Mark Stevens (born 1960) is an American billionaire venture capitalist, and a partner at S-Cubed Capital in Menlo Park, California. He was previously with Intel and Sequoia Capital. He serves on the board of Nvidia, and is an investor in the Golden State Warriors of the National Basketball Association.

Education and career
Stevens earned bachelor's and master's degrees from the University of Southern California, and an MBA from Harvard Business School. During his time at USC, Stevens was a member of the Phi Kappa Psi fraternity.

Career
Stevens joined Intel in 1982, then a mid-sized company about to capitalize on the PC boom. He joined as a technical salesperson and worked in a variety of marketing and sales roles while also earning his master's degree in Computer Engineering from USC. He left in 1987 to receive his MBA from Harvard Business School.

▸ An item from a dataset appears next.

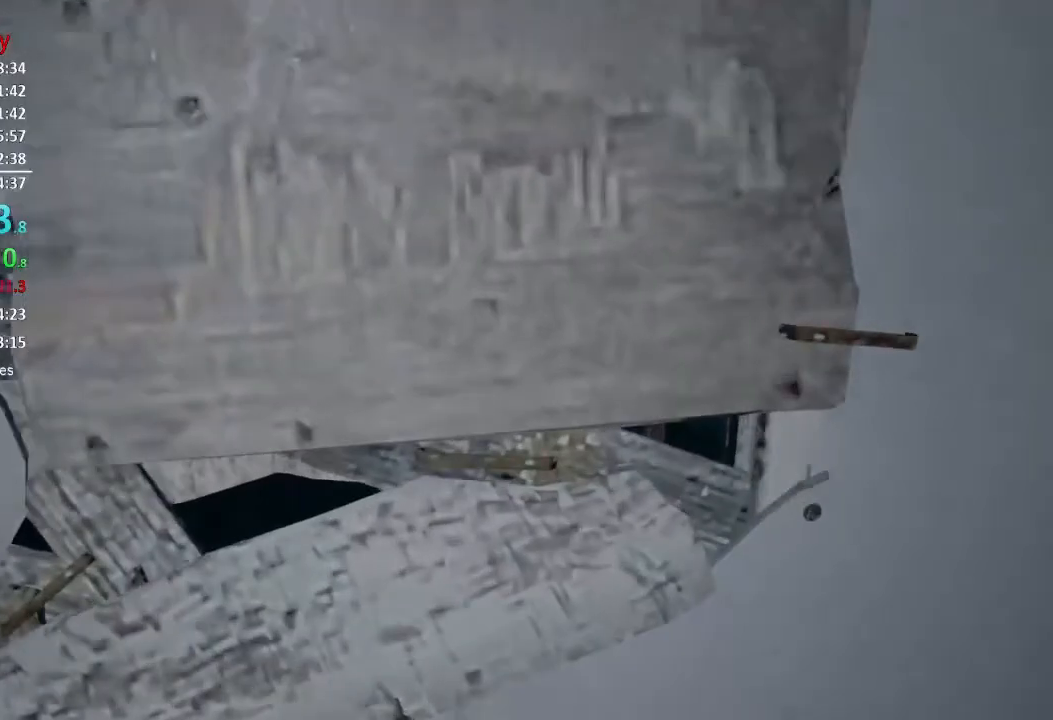
{"buttons": ["A"], "left_stick": "center", "right_stick": "center", "events": [[50, "A", "down"], [150, "A", "up"], [183, "A", "down"], [250, "A", "up"], [317, "A", "down"], [384, "A", "up"], [450, "A", "down"]]}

In 1989, Stevens became a partner at Sequoia Capital and began to concentrate on semiconductor, software, and systems-related investments.  Over the years, he became a rising star on Forbes magazine's Midas List of top 100 venture capitalists, climbing as high as 10th place. He served as a director of at least 12 companies during this time.

Stevens was previously one of the five voting partners at Sequoia Capital who were jointly responsible for some of the high-tech industry's most successful investments: Google, Yahoo!, Nvidia, YouTube, and others. He is the founder of and currently affiliated with S-Cubed capital.

Philanthropy
In 2004, Stevens and his wife Mary donated $22 million to the University of Southern California and to help found the USC Stevens Institute for Technology Commercialization to advance engineering within the USC Viterbi School of Engineering. It was later renamed USC Stevens Center for Innovation, having expanded its scope to include other disciplines.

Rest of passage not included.